GIVEN RECORDS START
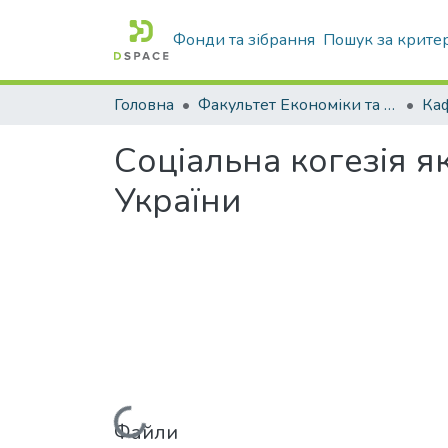
Фонди та зібрання
Пошук за крите
Головна
Факультет Економіки та бізнесу
Соціальна когезія 
України
Файли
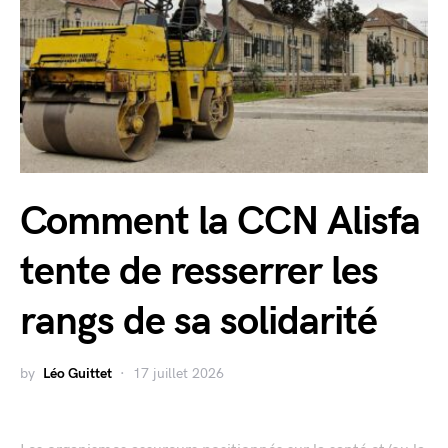
Comment la CCN Alisfa
tente de resserrer les
rangs de sa solidarité
by
Léo Guittet
17 juillet 2026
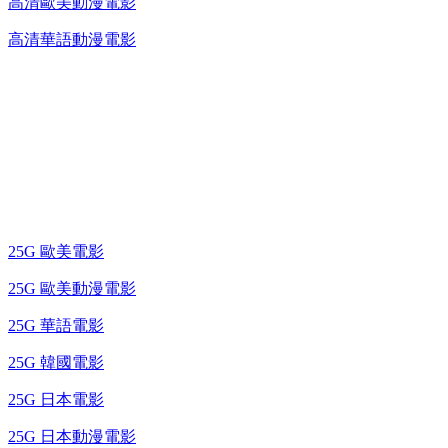
高清歐美動漫電影
高清華語動漫電影
25G 演唱會 / 綜藝節
藍光電影 BD
25G 歐美電影
25G 歐美動漫電影
25G 華語電影
25G 韓國電影
25G 日本電影
25G 日本動漫電影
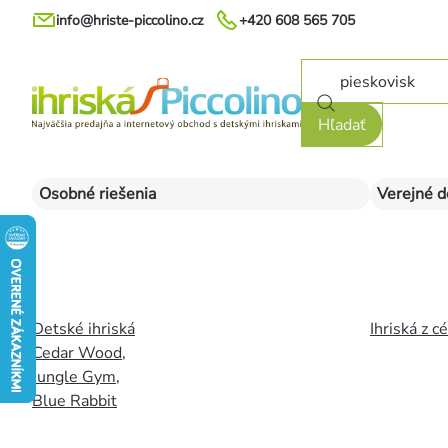
Prejsť
info@hriste-piccolino.cz
+420 608 565 705
na
obsah
Hľadať
Osobné riešenia
Verejné d
Detské ihriská
Ihriská z c
Cedar Wood
,
Jungle Gym
,
Blue Rabbit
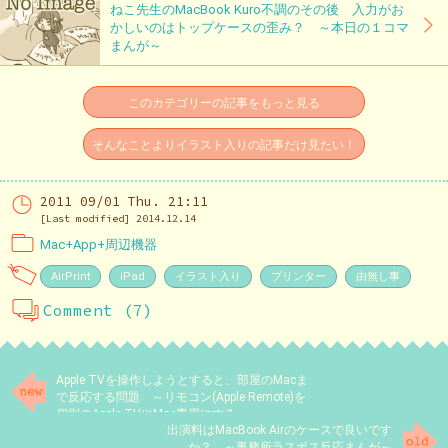
ねこ先生のMacBook Kuro不調のその後 入力がお
かしいのはトップケースの歪み？ ～本日の１コマ
まんが～
このカテゴリーの記事をもっと見る
そんなことよりイラスト入りの記事だけ見たい！
2011 09/01 Thu. 21:11
[Last modified] 2014.12.14
Mac+App+周辺機器
AirPrint
iPad
イラスト入り
プリンター
由無し事
Comment (7)
Apple TVを操作しようとすると、部屋のMacま
で反応する問題 ～リモコン(Apple Remote)を
個別のApple TVやMac専用にする～
出演料はMacBook Airのケースで良いです
か？ ～事務所ラスボス反応まんが～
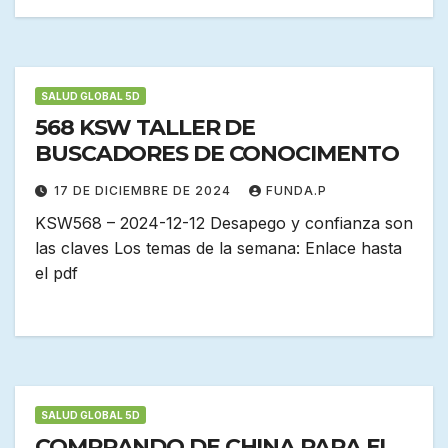
SALUD GLOBAL 5D
568 KSW TALLER DE
BUSCADORES DE CONOCIMENTO
17 DE DICIEMBRE DE 2024
FUNDA.P
KSW568 – 2024-12-12 Desapego y confianza son
las claves Los temas de la semana: Enlace hasta
el pdf
SALUD GLOBAL 5D
COMPRANDO DE CHINA PARA EL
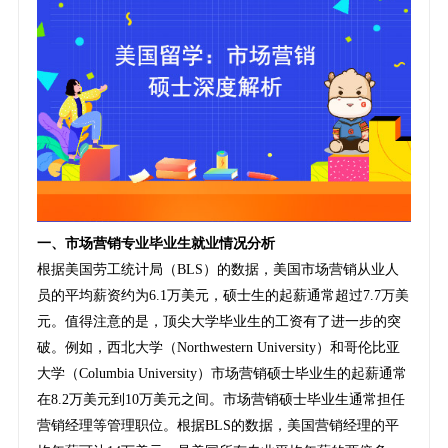
一、市场营销专业毕业生就业情况分析
根据美国劳工统计局（BLS）的数据，美国市场营销从业人
员的平均薪资约为6.1万美元，硕士生的起薪通常超过7.7万美
元。值得注意的是，顶尖大学毕业生的工资有了进一步的突
破。例如，西北大学（Northwestern University）和哥伦比亚
大学（Columbia University）市场营销硕士毕业生的起薪通常
在8.2万美元到10万美元之间。市场营销硕士毕业生通常担任
营销经理等管理职位。根据BLS的数据，美国营销经理的平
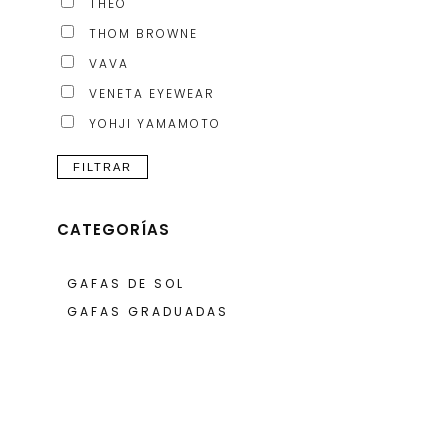
THEO
THOM BROWNE
VAVA
VENETA EYEWEAR
YOHJI YAMAMOTO
FILTRAR
CATEGORÍAS
GAFAS DE SOL
GAFAS GRADUADAS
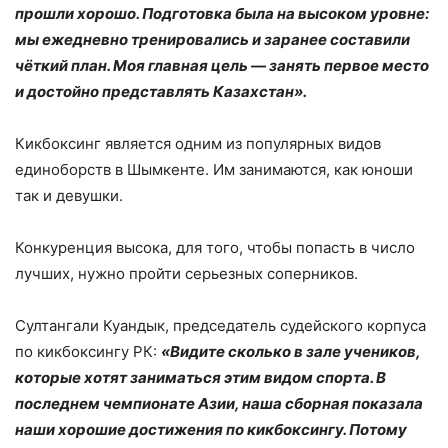
прошли хорошо. Подготовка была на высоком уровне:
мы ежедневно тренировались и заранее составили
чёткий план. Моя главная цель — занять первое место
и достойно представлять Казахстан».
Кикбоксинг является одним из популярных видов
единоборств в Шымкенте. Им занимаются, как юноши
так и девушки.
Конкуренция высока, для того, чтобы попасть в число
лучших, нужно пройти серьезных соперников.
Султангали Куандык, председатель судейского корпуса
по кикбоксингу РК:
«Видите сколько в зале учеников,
которые хотят заниматься этим видом спорта. В
последнем чемпионате Азии, наша сборная показала
наши хорошие достижения по кикбоксингу. Потому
GIVEN RECORDS END
WHAT YOU ARE ASKED TO DO -> Reproduce, word for word, every line of text read from the rows above, keeping their order and leaving out the pictures.

RESPONSE ->
Фонди та зібрання
Пошук за крите
Головна
Факультет Економіки та бізнесу
Соціальна когезія 
України
Файли
Comment la CCN Alisfa
tente de resserrer les
rangs de sa solidarité
by
Léo Guittet
17 juillet 2026
高清歐美動漫電影
高清華語動漫電影
25G 演唱會 / 綜藝節
藍光電影 BD
25G 歐美電影
25G 歐美動漫電影
25G 華語電影
25G 韓國電影
25G 日本電影
25G 日本動漫電影
Prejsť
info@hriste-piccolino.cz
+420 608 565 705
na
obsah
Hľadať
Osobné riešenia
Verejné d
Detské ihriská
Ihriská z c
Cedar Wood
,
Jungle Gym
,
Blue Rabbit
ねこ先生のMacBook Kuro不調のその後 入力がお
かしいのはトップケースの歪み？ ～本日の１コマ
まんが～
このカテゴリーの記事をもっと見る
そんなことよりイラスト入りの記事だけ見たい！
2011 09/01 Thu. 21:11
[Last modified] 2014.12.14
Mac+App+周辺機器
AirPrint
iPad
イラスト入り
プリンター
由無し事
Comment (7)
Apple TVを操作しようとすると、部屋のMacま
で反応する問題 ～リモコン(Apple Remote)を
個別のApple TVやMac専用にする～
出演料はMacBook Airのケースで良いです
か？ ～事務所ラスボス反応まんが～
SALUD GLOBAL 5D
568 KSW TALLER DE
BUSCADORES DE CONOCIMENTO
17 DE DICIEMBRE DE 2024
FUNDA.P
KSW568 – 2024-12-12 Desapego y confianza son
las claves Los temas de la semana: Enlace hasta
el pdf
SALUD GLOBAL 5D
COMPRANDO DE CHINA PARA EL
一、市场营销专业毕业生就业情况分析
根据美国劳工统计局（BLS）的数据，美国市场营销从业人
员的平均薪资约为6.1万美元，硕士生的起薪通常超过7.7万美
元。值得注意的是，顶尖大学毕业生的工资有了进一步的突
破。例如，西北大学（Northwestern University）和哥伦比亚
大学（Columbia University）市场营销硕士毕业生的起薪通常
在8.2万美元到10万美元之间。市场营销硕士毕业生通常担任
营销经理等管理职位。根据BLS的数据，美国营销经理的平
THEO
THOM BROWNE
VAVA
VENETA EYEWEAR
YOHJI YAMAMOTO
FILTRAR
CATEGORÍAS
GAFAS DE SOL
GAFAS GRADUADAS
прошли хорошо. Подготовка была на высоком уровне:
мы ежедневно тренировались и заранее составили
чёткий план. Моя главная цель — занять первое место
и достойно представлять Казахстан».
Кикбоксинг является одним из популярных видов
единоборств в Шымкенте. Им занимаются, как юноши
так и девушки.
Конкуренция высока, для того, чтобы попасть в число
лучших, нужно пройти серьезных соперников.
Султангали Куандык, председатель судейского корпуса
по кикбоксингу РК:
«Видите сколько в зале учеников,
которые хотят заниматься этим видом спорта. В
последнем чемпионате Азии, наша сборная показала
наши хорошие достижения по кикбоксингу. Потому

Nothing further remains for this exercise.